Oct. 15 (Bloomberg) -- Total SA, Europe’s biggest refiner, said third-quarter crude-processing margins shrank to the lowest level in almost five years as fuel demand continued to slide.
Total earned $10.60 a metric ton, compared with $51 a ton a year earlier, it said today on its website. The indicator, which was $24.10 a ton in the second quarter, has dropped to its lowest since at least early 2009, according to company data.
“Refining margins were ugly” in the third quarter, Bertrand Hodee, an analyst at Raymond James in Paris, said in a note. He had previously estimated $12 a ton.
European refiners have suffered a slump in demand after economies slowed. In response, Total is curbing oil-processing and petrochemicals operations in the region and expanding in Asia and the Middle East. The Paris-based company unveiled a plan last month to shut a steam cracker at its Carling plant in France, and has acquired gas stations in Pakistan and Egypt.

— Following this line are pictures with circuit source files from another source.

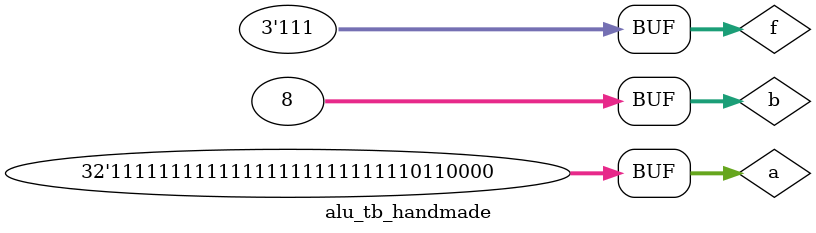
<source format=v>
`timescale 1ns / 1ps


module alu_tb_handmade();
    reg signed [31:0] a, b;
    reg [2:0] f;
    wire [31:0] y;
    wire [2:0] t;

    alu #(.WIDTH(32)) ALU (.a(a), .b(b), .f(f), .y(y), .t(t));


    initial begin
        // binary and decimal aritmetic test
        a = 5; b = 11; 
        f = 0; #1; f = 1; #1; f = 2; #1; f = 3; #1; f = 4; #1;
        a = 3; b = -4; 
        f = 0; #1; f = 1; #1; f = 2; #1; f = 3; #1; f = 4; #1;
        a = -5; b = -7; 
        f = 0; #1; f = 1; #1; f = 2; #1; f = 3; #1; f = 4; #1;
        a = 6; b = 6; 
        f = 0; #1; f = 1; #1; f = 2; #1; f = 3; #1; f = 4; #1;

        #2;

        // binary shift test
        a = 32'b1010_1001; b = 4;
        f = 5; #1; f = 6; #1; f = 7; #1;
        a = 32'b1111_1111_1111_1111_1111_1111_1011_0000; b = 8;
        f = 5; #1; f = 6; #1; f = 7; #1;
    end
endmodule

</source>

The average European refining margin was 20 euros ($27.01) a ton in the first six months of 2013, down from 34 euros in 2012, the Union Francaise des Industries Petrolieres lobby said on its website. Oil-product use will drop 5 percent in the Organization for Economic Cooperation and Development in the decade through 2020, and grow elsewhere, Total said last month.
The company failed to sell its Lindsey refinery in the U.K. and fought with the French government in 2010 over a proposal to shutter a plant at Dunkirk. Strikes against the plan led to nationwide fuel shortages and forced Total to guarantee not to shut another French plant for five years.
The company reports third-quarter results on Oct. 31.